━━━━━ Recorded data

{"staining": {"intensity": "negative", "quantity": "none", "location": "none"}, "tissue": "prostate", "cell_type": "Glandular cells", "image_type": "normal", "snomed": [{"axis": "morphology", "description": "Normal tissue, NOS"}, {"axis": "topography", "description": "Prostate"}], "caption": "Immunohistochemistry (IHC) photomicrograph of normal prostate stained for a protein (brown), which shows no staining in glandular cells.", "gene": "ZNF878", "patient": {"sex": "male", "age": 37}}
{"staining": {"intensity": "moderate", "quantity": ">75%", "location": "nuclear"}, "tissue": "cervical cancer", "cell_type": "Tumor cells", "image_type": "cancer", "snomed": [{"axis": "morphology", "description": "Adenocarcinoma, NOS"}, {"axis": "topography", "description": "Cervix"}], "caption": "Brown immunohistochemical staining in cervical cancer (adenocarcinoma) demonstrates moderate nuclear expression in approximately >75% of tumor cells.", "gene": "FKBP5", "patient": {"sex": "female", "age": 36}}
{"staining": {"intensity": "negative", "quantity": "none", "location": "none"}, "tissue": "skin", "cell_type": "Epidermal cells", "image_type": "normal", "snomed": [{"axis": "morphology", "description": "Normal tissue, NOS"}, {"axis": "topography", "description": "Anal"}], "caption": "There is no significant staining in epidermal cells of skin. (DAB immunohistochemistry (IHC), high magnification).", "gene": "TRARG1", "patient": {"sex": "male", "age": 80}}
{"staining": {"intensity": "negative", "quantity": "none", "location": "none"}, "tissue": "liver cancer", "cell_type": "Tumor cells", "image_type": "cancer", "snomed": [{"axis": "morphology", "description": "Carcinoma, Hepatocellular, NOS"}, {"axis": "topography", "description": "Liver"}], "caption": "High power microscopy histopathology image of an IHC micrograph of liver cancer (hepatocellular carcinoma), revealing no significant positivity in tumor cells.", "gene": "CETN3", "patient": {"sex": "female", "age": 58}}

━━━━━━━━━━

* _What to produce_: The data above is to be returned exactly, with nothing altered.

* _Output for this exercise_:
{"staining": {"intensity": "negative", "quantity": "none", "location": "none"}, "tissue": "prostate", "cell_type": "Glandular cells", "image_type": "normal", "snomed": [{"axis": "morphology", "description": "Normal tissue, NOS"}, {"axis": "topography", "description": "Prostate"}], "caption": "Immunohistochemistry (IHC) photomicrograph of normal prostate stained for a protein (brown), which shows no staining in glandular cells.", "gene": "ZNF878", "patient": {"sex": "male", "age": 37}}
{"staining": {"intensity": "moderate", "quantity": ">75%", "location": "nuclear"}, "tissue": "cervical cancer", "cell_type": "Tumor cells", "image_type": "cancer", "snomed": [{"axis": "morphology", "description": "Adenocarcinoma, NOS"}, {"axis": "topography", "description": "Cervix"}], "caption": "Brown immunohistochemical staining in cervical cancer (adenocarcinoma) demonstrates moderate nuclear expression in approximately >75% of tumor cells.", "gene": "FKBP5", "patient": {"sex": "female", "age": 36}}
{"staining": {"intensity": "negative", "quantity": "none", "location": "none"}, "tissue": "skin", "cell_type": "Epidermal cells", "image_type": "normal", "snomed": [{"axis": "morphology", "description": "Normal tissue, NOS"}, {"axis": "topography", "description": "Anal"}], "caption": "There is no significant staining in epidermal cells of skin. (DAB immunohistochemistry (IHC), high magnification).", "gene": "TRARG1", "patient": {"sex": "male", "age": 80}}
{"staining": {"intensity": "negative", "quantity": "none", "location": "none"}, "tissue": "liver cancer", "cell_type": "Tumor cells", "image_type": "cancer", "snomed": [{"axis": "morphology", "description": "Carcinoma, Hepatocellular, NOS"}, {"axis": "topography", "description": "Liver"}], "caption": "High power microscopy histopathology image of an IHC micrograph of liver cancer (hepatocellular carcinoma), revealing no significant positivity in tumor cells.", "gene": "CETN3", "patient": {"sex": "female", "age": 58}}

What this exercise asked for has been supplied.